Рядом с ним был чернорукий старик, провожавший его, от селения, — тот самый, что обещал сказать, где жена. Он был рядом, но исчез, растворился в густой пыли. Как удержать его, как оберечь, как сказать, чтобы не исчезал? Все это было невозможно, только пес бежал за ними, а невидимый старик вел и его и пса к какой-то пещере.

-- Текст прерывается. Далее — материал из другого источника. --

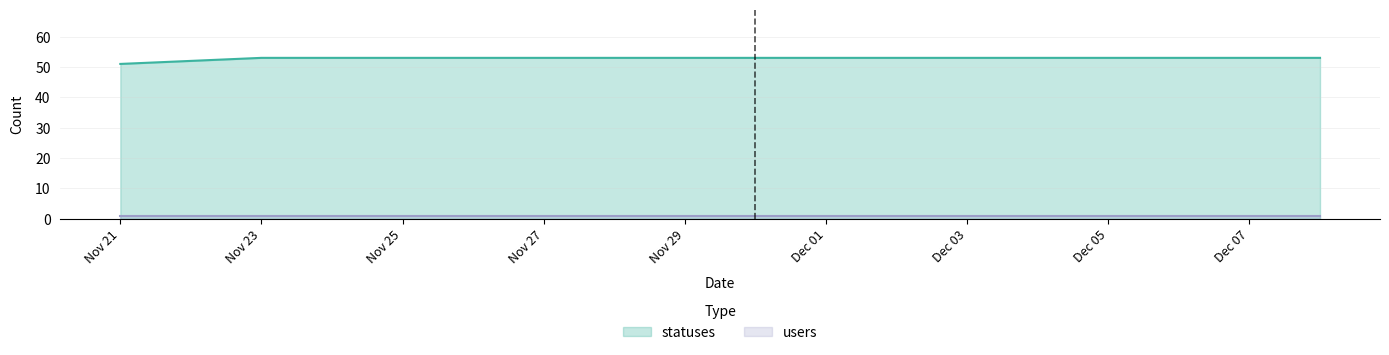

What is the difference between the maximum and minimum values?

2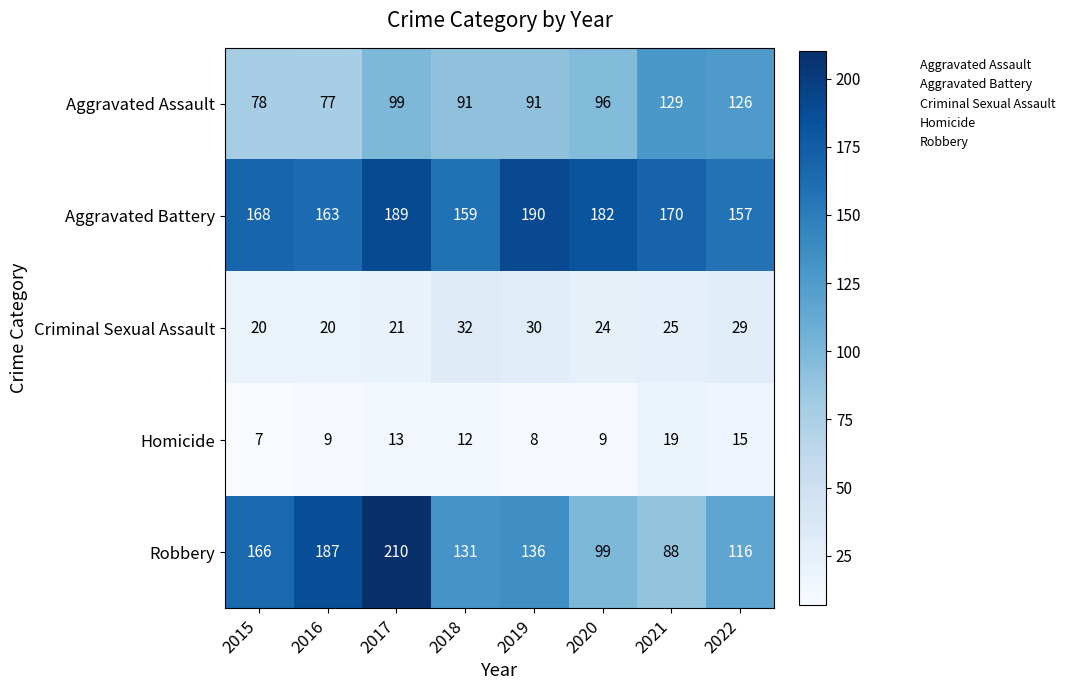

Which category has the lowest value across all series?

2015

Ему стало страшно. Болели ноги, исколотые кустами. А ведь прошел он совсем мало, со стариком они почти сразу свернули вниз, к пещере. Нет, почему же мало! Он повсюду ходил, где только не был. Сеньор Ничо присел на камень огненного цвета, такого самого цвета, как холодный огонь земли. Он присел подумать, что с ним. Значит, сперва он вышел на большую дорогу и сейчас, припомнив ее, обрадовался. Ему смутно чудилось, что он добрался по ней до текуньей вершины. Да, он там был, и старик тоже все время был с ним, хотя он того и не хотел. Он сбегал туда и вернулся, взглянул и вернулся. Сеньор Ничо Акино сидел между входом в пещеру и колючими зарослями. На песке, как на солнечных часах, острые тени скал гонялись друг за другом, отмечая время. Для него время кончилось. Ворон, похожий цветом на старый ключ, пролетел над ним, клюнул его в плечо и удивился, что он живой. Сеньор Ничо спал с открытыми глазами на своих мешках. Он решил войти в пещеру, но почти сразу испугался, что беззубая пасть проглотит его и захлопнется за его спиной. Чтобы увидеть свет, он высунулся и увидел ворона. От голода ему мерещились запахи жаркого и лепешек, черные буковки бобов на плотной бумаге пирога, сладкое печенье, мед с молоком и анисом, коричный напиток. Мерой голода он измерял, до чего дошел, куда скатился в поисках беглой жены. Он платил за собственную глупость. Нет, это не глупость. Ну, за прихоть. И прихотью это не было. Ладно, за то, чтобы жена снова билась в его объятиях. А почему другую не найти? Потому что другая — не она. Ага, вот в чем суть: почему ему не все едино?